What needs to be done ->
Print out the records below with nothing altered.

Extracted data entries
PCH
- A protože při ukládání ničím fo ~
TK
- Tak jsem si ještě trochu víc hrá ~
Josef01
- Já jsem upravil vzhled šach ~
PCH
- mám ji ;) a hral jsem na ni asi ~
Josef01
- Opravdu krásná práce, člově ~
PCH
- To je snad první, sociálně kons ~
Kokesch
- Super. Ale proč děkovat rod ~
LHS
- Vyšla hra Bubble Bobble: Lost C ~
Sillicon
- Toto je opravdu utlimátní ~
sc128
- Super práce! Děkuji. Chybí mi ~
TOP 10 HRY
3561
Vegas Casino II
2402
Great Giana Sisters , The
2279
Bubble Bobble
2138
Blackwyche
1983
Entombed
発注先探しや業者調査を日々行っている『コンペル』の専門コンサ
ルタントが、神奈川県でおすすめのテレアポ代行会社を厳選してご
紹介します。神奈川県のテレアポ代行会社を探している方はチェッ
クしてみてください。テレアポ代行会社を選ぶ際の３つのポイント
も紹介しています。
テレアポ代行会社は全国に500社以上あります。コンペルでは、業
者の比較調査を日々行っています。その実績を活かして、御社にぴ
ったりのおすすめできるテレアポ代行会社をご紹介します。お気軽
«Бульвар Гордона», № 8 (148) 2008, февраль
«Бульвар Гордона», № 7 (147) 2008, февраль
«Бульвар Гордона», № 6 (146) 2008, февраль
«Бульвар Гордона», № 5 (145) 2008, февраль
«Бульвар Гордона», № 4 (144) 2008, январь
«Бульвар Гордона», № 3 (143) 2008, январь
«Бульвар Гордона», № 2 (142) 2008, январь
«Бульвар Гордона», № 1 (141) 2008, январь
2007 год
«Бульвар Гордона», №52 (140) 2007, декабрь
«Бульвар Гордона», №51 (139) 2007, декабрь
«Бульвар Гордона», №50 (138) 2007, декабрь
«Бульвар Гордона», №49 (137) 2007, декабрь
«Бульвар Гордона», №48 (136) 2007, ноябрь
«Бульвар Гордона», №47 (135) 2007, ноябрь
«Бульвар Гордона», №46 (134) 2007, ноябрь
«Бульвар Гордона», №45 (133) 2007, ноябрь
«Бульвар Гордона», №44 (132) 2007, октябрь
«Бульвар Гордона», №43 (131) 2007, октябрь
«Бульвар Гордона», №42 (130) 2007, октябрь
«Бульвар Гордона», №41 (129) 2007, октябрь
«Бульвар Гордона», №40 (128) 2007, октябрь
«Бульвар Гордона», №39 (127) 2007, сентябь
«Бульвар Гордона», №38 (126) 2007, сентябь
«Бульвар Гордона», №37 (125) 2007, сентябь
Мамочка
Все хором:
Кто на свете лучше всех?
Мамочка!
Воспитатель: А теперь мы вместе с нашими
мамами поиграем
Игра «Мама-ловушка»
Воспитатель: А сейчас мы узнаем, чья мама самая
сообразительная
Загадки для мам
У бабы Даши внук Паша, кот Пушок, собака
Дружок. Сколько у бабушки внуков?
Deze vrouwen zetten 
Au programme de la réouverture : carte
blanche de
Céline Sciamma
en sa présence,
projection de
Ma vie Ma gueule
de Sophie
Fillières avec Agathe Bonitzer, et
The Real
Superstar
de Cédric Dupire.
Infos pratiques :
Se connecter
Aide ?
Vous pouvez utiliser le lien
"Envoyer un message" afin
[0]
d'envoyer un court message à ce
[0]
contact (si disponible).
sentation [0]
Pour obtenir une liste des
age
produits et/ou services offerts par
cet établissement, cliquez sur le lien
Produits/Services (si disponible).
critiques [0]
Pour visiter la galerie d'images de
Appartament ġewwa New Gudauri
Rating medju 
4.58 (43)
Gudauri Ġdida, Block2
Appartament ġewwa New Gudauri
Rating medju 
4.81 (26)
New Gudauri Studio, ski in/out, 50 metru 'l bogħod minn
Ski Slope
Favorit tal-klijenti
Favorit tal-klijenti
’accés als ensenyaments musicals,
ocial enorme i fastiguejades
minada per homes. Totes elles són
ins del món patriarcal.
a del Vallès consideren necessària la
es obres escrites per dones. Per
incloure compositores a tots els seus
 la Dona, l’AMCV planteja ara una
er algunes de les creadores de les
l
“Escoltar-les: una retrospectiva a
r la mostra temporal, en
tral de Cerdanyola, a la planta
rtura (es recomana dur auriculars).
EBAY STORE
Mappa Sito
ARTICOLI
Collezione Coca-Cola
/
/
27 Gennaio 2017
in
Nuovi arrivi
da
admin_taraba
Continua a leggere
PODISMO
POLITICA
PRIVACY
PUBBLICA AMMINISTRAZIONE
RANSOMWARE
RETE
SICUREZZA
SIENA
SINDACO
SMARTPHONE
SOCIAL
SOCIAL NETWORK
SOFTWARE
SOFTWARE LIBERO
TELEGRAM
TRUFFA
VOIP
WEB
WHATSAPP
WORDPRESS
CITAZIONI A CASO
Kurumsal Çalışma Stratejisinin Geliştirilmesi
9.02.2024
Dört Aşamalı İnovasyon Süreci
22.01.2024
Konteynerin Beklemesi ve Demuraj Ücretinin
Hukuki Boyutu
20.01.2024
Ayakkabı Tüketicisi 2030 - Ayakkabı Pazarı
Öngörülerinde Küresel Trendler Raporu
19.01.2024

Answer for the task ->
PCH
- A protože při ukládání ničím fo ~
TK
- Tak jsem si ještě trochu víc hrá ~
Josef01
- Já jsem upravil vzhled šach ~
PCH
- mám ji ;) a hral jsem na ni asi ~
Josef01
- Opravdu krásná práce, člově ~
PCH
- To je snad první, sociálně kons ~
Kokesch
- Super. Ale proč děkovat rod ~
LHS
- Vyšla hra Bubble Bobble: Lost C ~
Sillicon
- Toto je opravdu utlimátní ~
sc128
- Super práce! Děkuji. Chybí mi ~
TOP 10 HRY
3561
Vegas Casino II
2402
Great Giana Sisters , The
2279
Bubble Bobble
2138
Blackwyche
1983
Entombed
発注先探しや業者調査を日々行っている『コンペル』の専門コンサ
ルタントが、神奈川県でおすすめのテレアポ代行会社を厳選してご
紹介します。神奈川県のテレアポ代行会社を探している方はチェッ
クしてみてください。テレアポ代行会社を選ぶ際の３つのポイント
も紹介しています。
テレアポ代行会社は全国に500社以上あります。コンペルでは、業
者の比較調査を日々行っています。その実績を活かして、御社にぴ
ったりのおすすめできるテレアポ代行会社をご紹介します。お気軽
«Бульвар Гордона», № 8 (148) 2008, февраль
«Бульвар Гордона», № 7 (147) 2008, февраль
«Бульвар Гордона», № 6 (146) 2008, февраль
«Бульвар Гордона», № 5 (145) 2008, февраль
«Бульвар Гордона», № 4 (144) 2008, январь
«Бульвар Гордона», № 3 (143) 2008, январь
«Бульвар Гордона», № 2 (142) 2008, январь
«Бульвар Гордона», № 1 (141) 2008, январь
2007 год
«Бульвар Гордона», №52 (140) 2007, декабрь
«Бульвар Гордона», №51 (139) 2007, декабрь
«Бульвар Гордона», №50 (138) 2007, декабрь
«Бульвар Гордона», №49 (137) 2007, декабрь
«Бульвар Гордона», №48 (136) 2007, ноябрь
«Бульвар Гордона», №47 (135) 2007, ноябрь
«Бульвар Гордона», №46 (134) 2007, ноябрь
«Бульвар Гордона», №45 (133) 2007, ноябрь
«Бульвар Гордона», №44 (132) 2007, октябрь
«Бульвар Гордона», №43 (131) 2007, октябрь
«Бульвар Гордона», №42 (130) 2007, октябрь
«Бульвар Гордона», №41 (129) 2007, октябрь
«Бульвар Гордона», №40 (128) 2007, октябрь
«Бульвар Гордона», №39 (127) 2007, сентябь
«Бульвар Гордона», №38 (126) 2007, сентябь
«Бульвар Гордона», №37 (125) 2007, сентябь
Мамочка
Все хором:
Кто на свете лучше всех?
Мамочка!
Воспитатель: А теперь мы вместе с нашими
мамами поиграем
Игра «Мама-ловушка»
Воспитатель: А сейчас мы узнаем, чья мама самая
сообразительная
Загадки для мам
У бабы Даши внук Паша, кот Пушок, собака
Дружок. Сколько у бабушки внуков?
Deze vrouwen zetten 
Au programme de la réouverture : carte
blanche de
Céline Sciamma
en sa présence,
projection de
Ma vie Ma gueule
de Sophie
Fillières avec Agathe Bonitzer, et
The Real
Superstar
de Cédric Dupire.
Infos pratiques :
Se connecter
Aide ?
Vous pouvez utiliser le lien
"Envoyer un message" afin
[0]
d'envoyer un court message à ce
[0]
contact (si disponible).
sentation [0]
Pour obtenir une liste des
age
produits et/ou services offerts par
cet établissement, cliquez sur le lien
Produits/Services (si disponible).
critiques [0]
Pour visiter la galerie d'images de
Appartament ġewwa New Gudauri
Rating medju 
4.58 (43)
Gudauri Ġdida, Block2
Appartament ġewwa New Gudauri
Rating medju 
4.81 (26)
New Gudauri Studio, ski in/out, 50 metru 'l bogħod minn
Ski Slope
Favorit tal-klijenti
Favorit tal-klijenti
’accés als ensenyaments musicals,
ocial enorme i fastiguejades
minada per homes. Totes elles són
ins del món patriarcal.
a del Vallès consideren necessària la
es obres escrites per dones. Per
incloure compositores a tots els seus
 la Dona, l’AMCV planteja ara una
er algunes de les creadores de les
l
“Escoltar-les: una retrospectiva a
r la mostra temporal, en
tral de Cerdanyola, a la planta
rtura (es recomana dur auriculars).
EBAY STORE
Mappa Sito
ARTICOLI
Collezione Coca-Cola
/
/
27 Gennaio 2017
in
Nuovi arrivi
da
admin_taraba
Continua a leggere
PODISMO
POLITICA
PRIVACY
PUBBLICA AMMINISTRAZIONE
RANSOMWARE
RETE
SICUREZZA
SIENA
SINDACO
SMARTPHONE
SOCIAL
SOCIAL NETWORK
SOFTWARE
SOFTWARE LIBERO
TELEGRAM
TRUFFA
VOIP
WEB
WHATSAPP
WORDPRESS
CITAZIONI A CASO
Kurumsal Çalışma Stratejisinin Geliştirilmesi
9.02.2024
Dört Aşamalı İnovasyon Süreci
22.01.2024
Konteynerin Beklemesi ve Demuraj Ücretinin
Hukuki Boyutu
20.01.2024
Ayakkabı Tüketicisi 2030 - Ayakkabı Pazarı
Öngörülerinde Küresel Trendler Raporu
19.01.2024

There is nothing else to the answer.